Let’s start with the set, or lack thereof; when I think of Wonka Factory and the candy world seen in “Pure Imagination,” I imagine an intimidating yet magnificent building, and a giant, psychedelic display of gumdrop trees and, of course, the iconic chocolate waterfall. The set choice for this production: a minimalist set to encourage the audience to picture the world with “pure imagination.” Although the idea seems clever on paper, it made me confused: where was the fun? The creativity? The hint of spookiness? I felt my heart break seeing something that looked so lazy and slapped together. There was even an entire scene where all the odd characters go through an “invisible obstacle course,” in which the actors mimed around the stage exclaiming, “Watch out!” It felt extremely underwhelming. There were no set pieces for Veruca Salt’s episode when she tries to steal a nut cracking squirrel, except a lame shadow on a backdrop of a conveyor belt with nuts. The biggest let down of all was when they rolled in the candy world on the stage and it was miniature, I don’t think all the characters could fit on it at once. It was so unspecial and pathetic, there was a sinking feeling in my chest. In my opinion, one of the most important parts of a musical, especially Charlie and the Chocolate Factory, is a creative set, and I was completely let down as an audience member to see nearly nothing.

Incoherent singing:

“The characters are okay, I guess,” is never a good thing to hear from the audience, and that’s exactly what I felt and heard from several other theater enthusiasts during intermission. I really liked the idea of making the characters more contemporary, I thought it could have been really creative. However, these characters were totally one dimensional and over the top, and not in a good way. Augustus and Mrs. Gloop looked the parts but were barely audible, they sang incoherently until they finally disappeared into the shallow chocolate pool. Violet Beauregarde’s “Queen of Pop” with a dad-manager was actually very funny to me, yet the two were nothing but loud and annoying. Veruca Salt and Mr.

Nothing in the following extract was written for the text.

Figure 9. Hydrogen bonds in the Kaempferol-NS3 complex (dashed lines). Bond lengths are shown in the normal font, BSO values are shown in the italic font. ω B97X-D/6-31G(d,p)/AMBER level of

Salt were a Russian ballerina and her stoic father, honestly they weren’t very interesting except for the outbursts of “Mine! Mine! Mine!” Mike Teavee was probably the most dynamic out of the other children; he played the part well and acted like a spoiled millennial brat, and his mother’s character of a mom drinking to escape her awful kid was the only thing that made me laugh out loud. Then we are left with Charlie, Grandpa Joe, and Mr. Wonka himself. Charlie and Grandpa Joe were simple, the boy was sweet and the grandfather was senile, once again, nothing extraordinary. Willy Wonka was alright, he was a great singer but his attitude was surprisingly sarcastic. I didn’t feel like I was in the presence of Willy Wonka, I felt like I was in the presence of an actor who treated the entire musical like it was a joke which, by the way, it was.

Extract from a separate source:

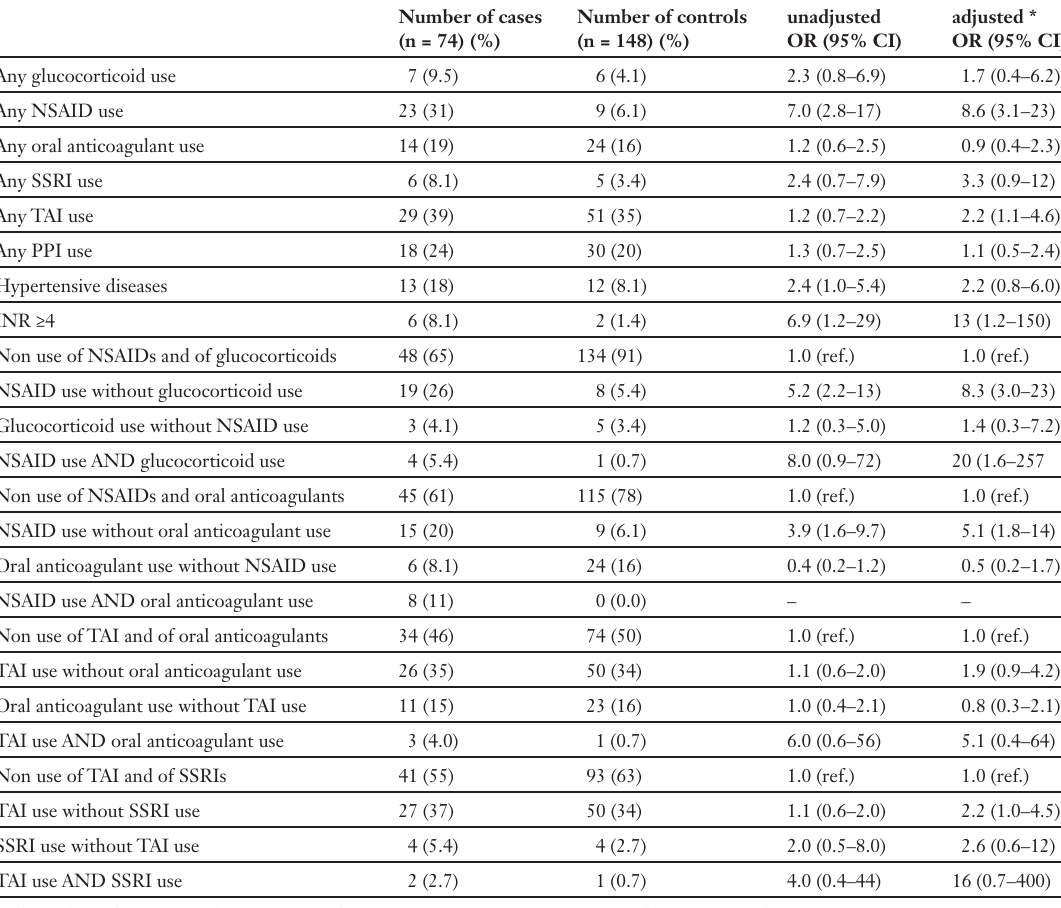
Table 2 Risk estimates for first-time GI-bleeding associated with indi- vidual use of drugs and concomitant use of drugs (drug-drug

Veruca about to get ripped apart by squirrels:

Last, but not least, the tone of the production was unclear. Sometimes, we don’t realize how much the tone affects a musical until it’s just not right. With an eccentric plot like Charlie and the Chocolate Factory, there’s so much room for artistic choice in how the scenes evolve: they can be light hearted, dark humored, or sinister. In this version, all of the tones listed were used, and still the tone of the musical made no sense. There were cheerful jokes, yet the bad children were dying evilly in the factory. This threw off the momentum of the performance and caused it to be stagnant. There was no consistency and it came out so awkward and confusing.       

The performances were unmemorable, I would never have guessed a Tony Award winner had directed the musical. Overall, it was a huge waste of time and money to see and I feel like part of my childhood has been disgraced. If you were thinking of seeing something magical and cool go see Spongebob: The Musical and save your money.